Nice little compendium of what many of us longtimers in the Truth and Freedom Movement (TFM) have known for some time, but perhaps not realized the source material for. The Governor has performed a wonderful public service by compiling 63 documents—actually 63 sets of documents—on US government (USG) crimes, atrocities, and coverups … and precursors of USG crimes, atrocities, and coverups. Everything from JFK deciding to pull out the troops from Vietnam (pretext for his assassination) to the USG letting a major pharmaceutical company distribute a pesticide for spraying that imperiled the honeybees is covered.

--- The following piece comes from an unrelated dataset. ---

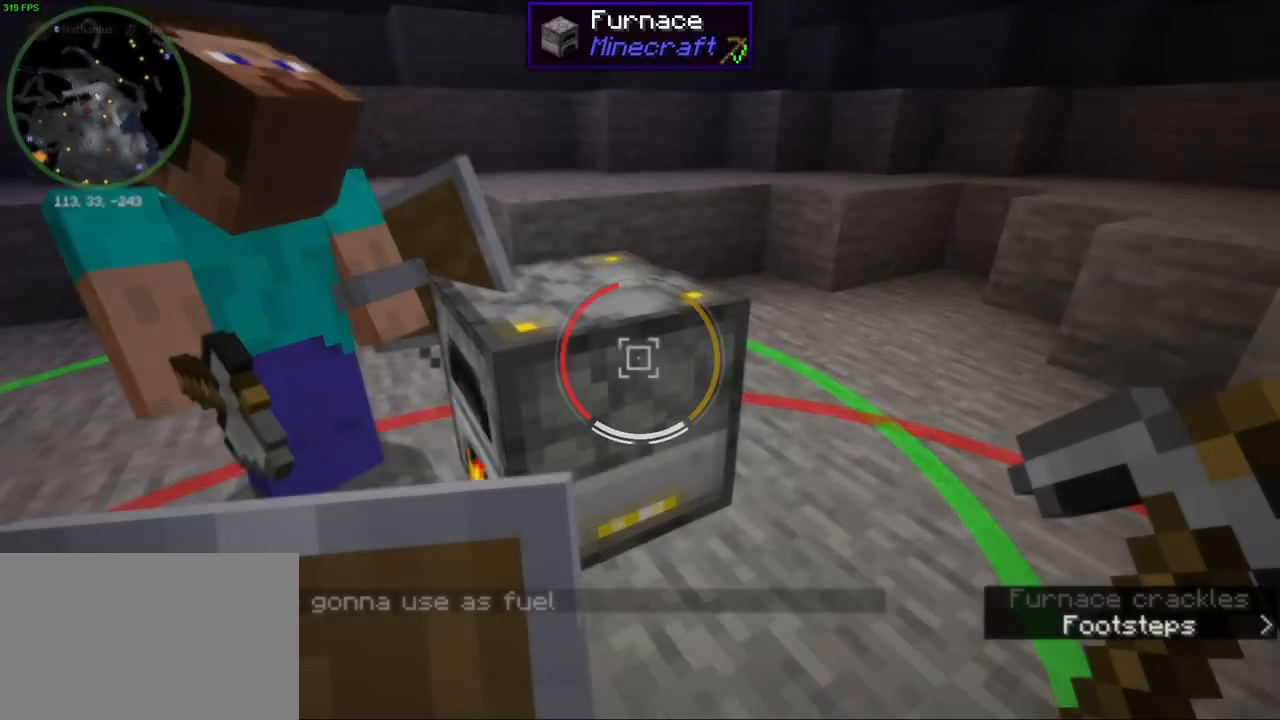
{"keys": [], "mouse": [], "events": [[67, "s", "up"], [183, "mouse_wheel", "down"], [333, "mouse_wheel", "up"], [350, "mouse_right", "down"], [500, "mouse_right", "up"]]}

If you believe in things like making a pact with the devil, you might say that our own intelligence agencies did just that at the end of World War 2. That’s when we started giving many of Hitler’s top henchmen not only sanctuary in our country, but putting these same Nazis to work for us. The Cold War with the Soviet Union was beginning—and the excuse was that we needed every bit of expertise, scientific and otherwise, that we could get.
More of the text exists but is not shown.